Больше я не ходила на съезд, только слышала от Рубакина, что с интересной речью выступил Крамов, который сообщил об организации в Москве Института биохимии микробов. «Вот куда бы попасть», – с восторгом сказал Рубакин. Сотрудники нашей кафедры звали меня на заключительное заседание, но я не пошла, отговорившись болезнью Василия Алексеевича, которому становилось все хуже. Это была правда. Я проводила у Быстровых целые дни и часто оставалась ночевать, чтобы сменить измученную, отчаявшуюся Лену. Впрочем, волнение; растерянность, отчаяние исчезли из этого дома, когда стала совершенно ясна безнадежность положения больного. О том, что было неизбежно, неотвратимо, никто не упоминал ни словом, и только Марию Никандровну я иногда заставала на кухне стоящей у окна и молча глотающей слезы.
В приемной было много народу, и с первого взгляда я поняла, что ждать придется долго – часа два или три. Это не очень испугало меня, потому что я захватила с собой учебники гигиены – нетрудный предмет, который можно отлично изучать и в приемной. Впрочем, вскоре пришлось пожалеть, что я не взяла с собой «ушные и горловые», потому что соседи заметили, что я занимаюсь, и стали говорить шепотом, а когда какой-то парень громко зевнул над самым моим ухом, все укоризненно посмотрели на него, а одна старушка спросила с негодованием: «Дома не выспался?» И парень покраснел до ушей.

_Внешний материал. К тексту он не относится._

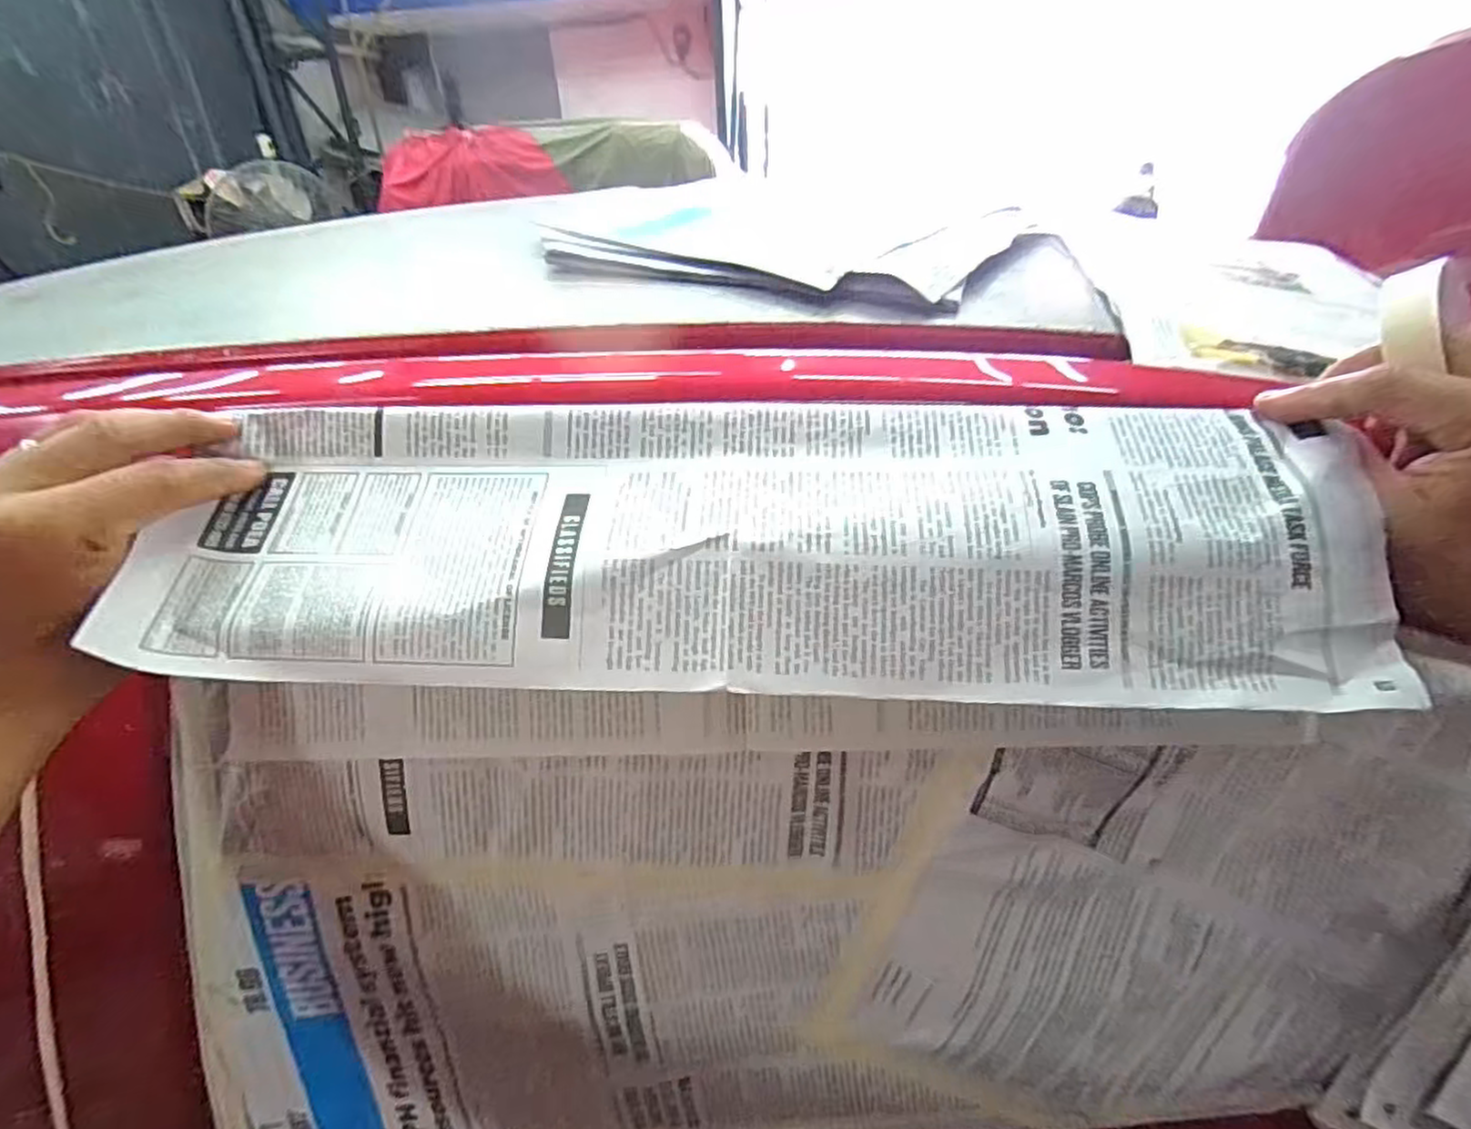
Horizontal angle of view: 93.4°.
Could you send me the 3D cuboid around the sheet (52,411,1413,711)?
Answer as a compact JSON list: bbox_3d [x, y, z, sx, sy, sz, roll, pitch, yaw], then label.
[{"bbox_3d":[0.011,-0.012,0.301,0.500,0.018,0.134,1,67,3],"label":"sheet"}]

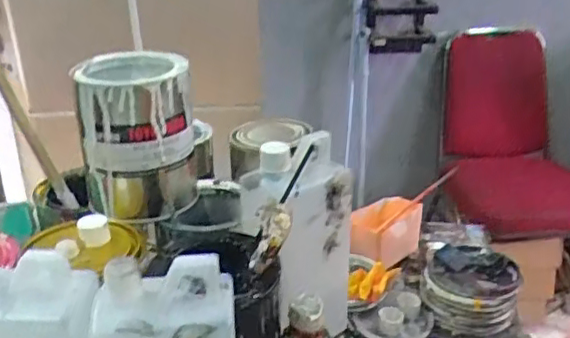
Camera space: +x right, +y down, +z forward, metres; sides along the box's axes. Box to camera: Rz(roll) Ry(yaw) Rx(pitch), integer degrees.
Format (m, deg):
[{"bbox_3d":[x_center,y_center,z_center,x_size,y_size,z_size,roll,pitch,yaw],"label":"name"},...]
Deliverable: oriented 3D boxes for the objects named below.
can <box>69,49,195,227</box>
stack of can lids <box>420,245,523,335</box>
[{"bbox_3d":[-0.144,-0.034,0.608,0.100,0.141,0.117,-6,25,-13],"label":"can"},{"bbox_3d":[0.213,0.137,0.714,0.101,0.048,0.116,9,26,19],"label":"stack of can lids"}]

Накануне я позвонила Мите, и он таким неопределенно-равнодушным голосом заговорил со мной, что я спросила:
– Вы знаете, кто с вами говорит?
– Да, разумеется.
– Вы были у прокурора?
Он помолчал: по-видимому, старался вспомнить, по какому делу ему нужно было пойти к прокурору.
– Нет еще.
– Дмитрий Дмитриевич, ведь вы же согласились со мной, что нельзя терять ни одного дня.
– Да. Но ведь я обещал, что пойду после съезда.
Не было и речи о том, что он пойдет после съезда! И потом, что это за «обещал»?! Можно было подумать, что дело, по которому он собирался говорить с прокурором, касается только меня.